What you will do
Repeat the lines of the data with "decimals" swapped for "decimal places" and nothing else changed, and leave the pictures out of your answer.
Input data Block Start
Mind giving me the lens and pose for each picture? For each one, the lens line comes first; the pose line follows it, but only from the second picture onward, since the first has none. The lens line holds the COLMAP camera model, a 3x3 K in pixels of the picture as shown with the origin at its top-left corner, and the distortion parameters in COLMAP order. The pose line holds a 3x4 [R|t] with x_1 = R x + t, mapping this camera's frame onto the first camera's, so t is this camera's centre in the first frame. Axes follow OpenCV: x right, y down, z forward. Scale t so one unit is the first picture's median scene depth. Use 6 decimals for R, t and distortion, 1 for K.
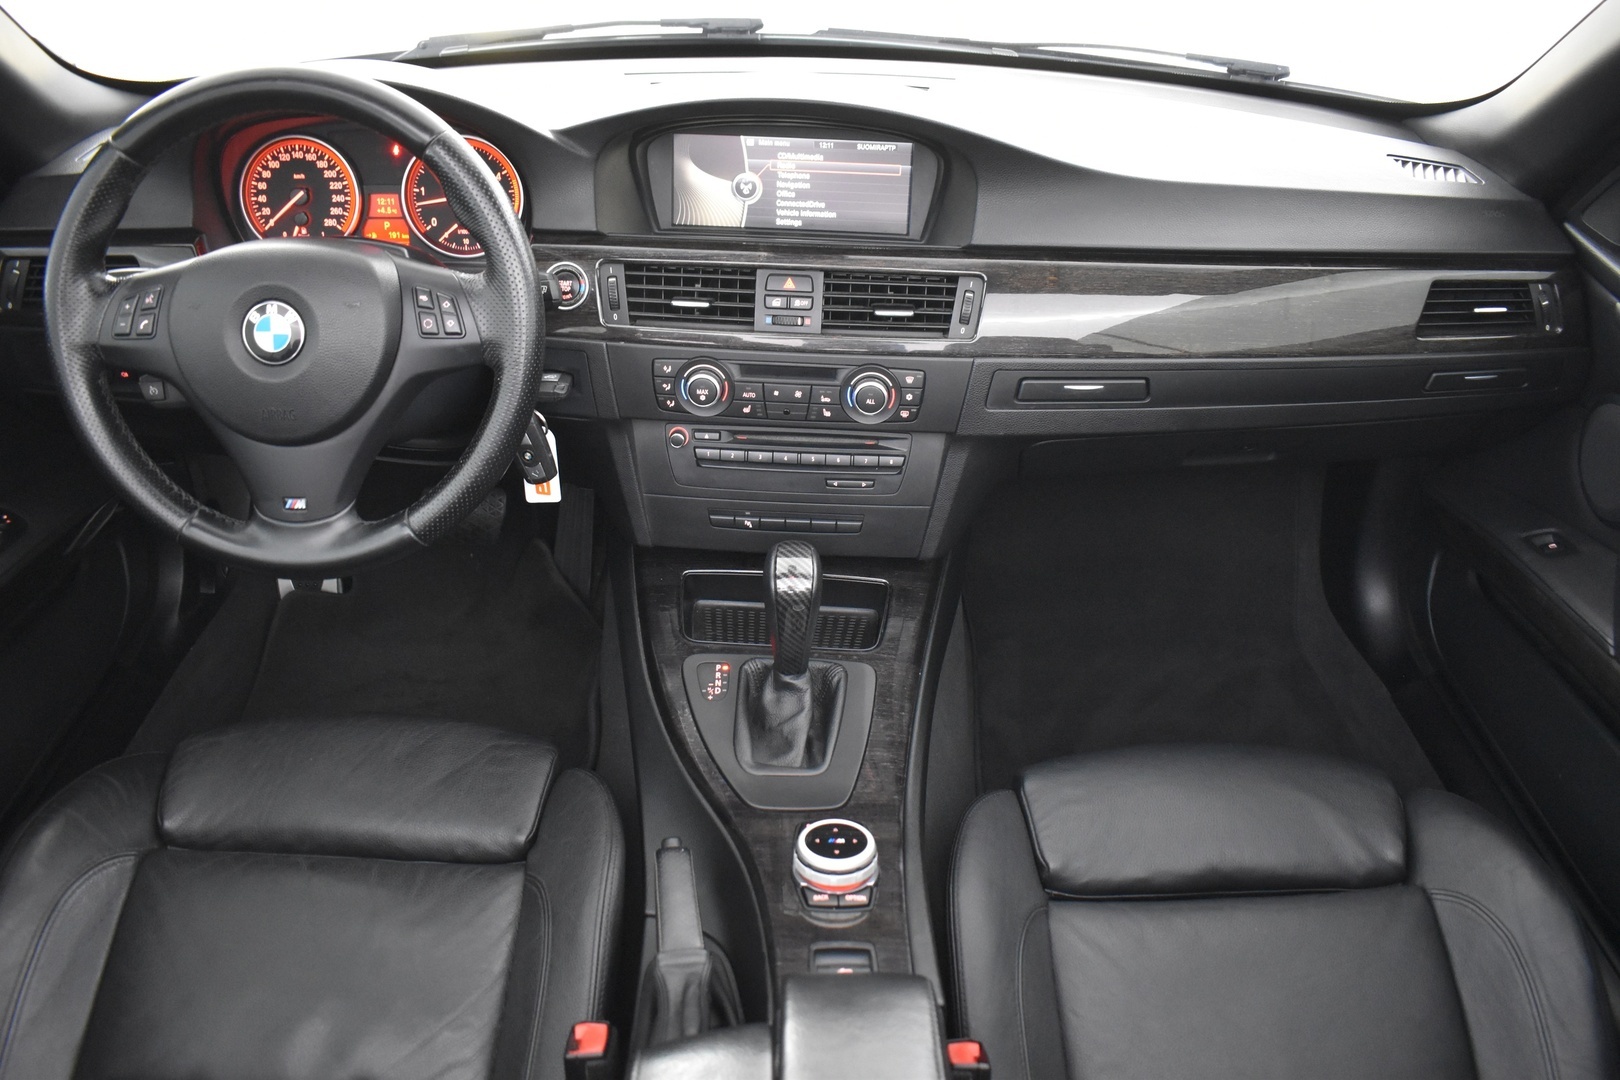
lens RADIAL K [[1272.7, 0, 819.4], [0, 1272.7, 533.3], [0, 0, 1]] dist [-0.076679, -0.010322]
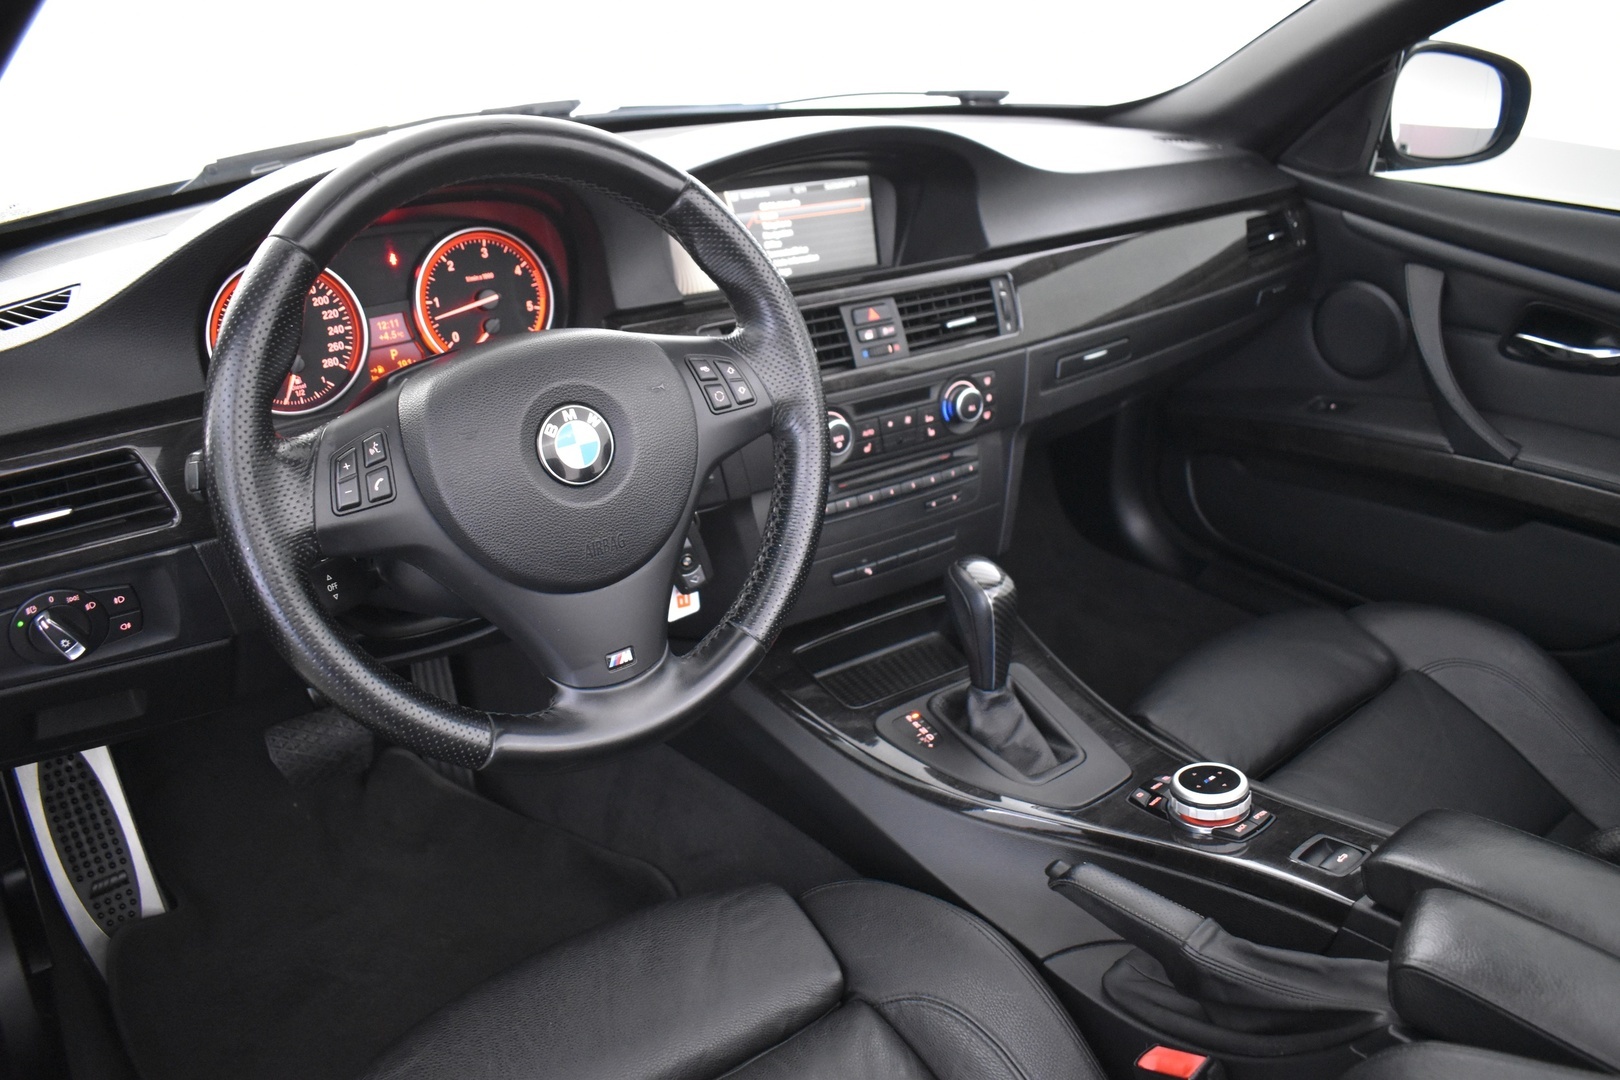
lens RADIAL K [[1272.7, 0, 816.7], [0, 1272.7, 538.9], [0, 0, 1]] dist [-0.076679, -0.010322]
pose [[0.782673, -0.281305, 0.555238, -0.652922], [0.340166, 0.940360, -0.003081, -0.043376], [-0.521258, 0.191285, 0.831685, 0.229848]]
Input data Block End
Written response
Mind giving me the lens and pose for each picture? For each one, the lens line comes first; the pose line follows it, but only from the second picture onward, since the first has none. The lens line holds the COLMAP camera model, a 3x3 K in pixels of the picture as shown with the origin at its top-left corner, and the distortion parameters in COLMAP order. The pose line holds a 3x4 [R|t] with x_1 = R x + t, mapping this camera's frame onto the first camera's, so t is this camera's centre in the first frame. Axes follow OpenCV: x right, y down, z forward. Scale t so one unit is the first picture's median scene depth. Use 6 decimal places for R, t and distortion, 1 for K.
lens RADIAL K [[1272.7, 0, 819.4], [0, 1272.7, 533.3], [0, 0, 1]] dist [-0.076679, -0.010322]
lens RADIAL K [[1272.7, 0, 816.7], [0, 1272.7, 538.9], [0, 0, 1]] dist [-0.076679, -0.010322]
pose [[0.782673, -0.281305, 0.555238, -0.652922], [0.340166, 0.940360, -0.003081, -0.043376], [-0.521258, 0.191285, 0.831685, 0.229848]]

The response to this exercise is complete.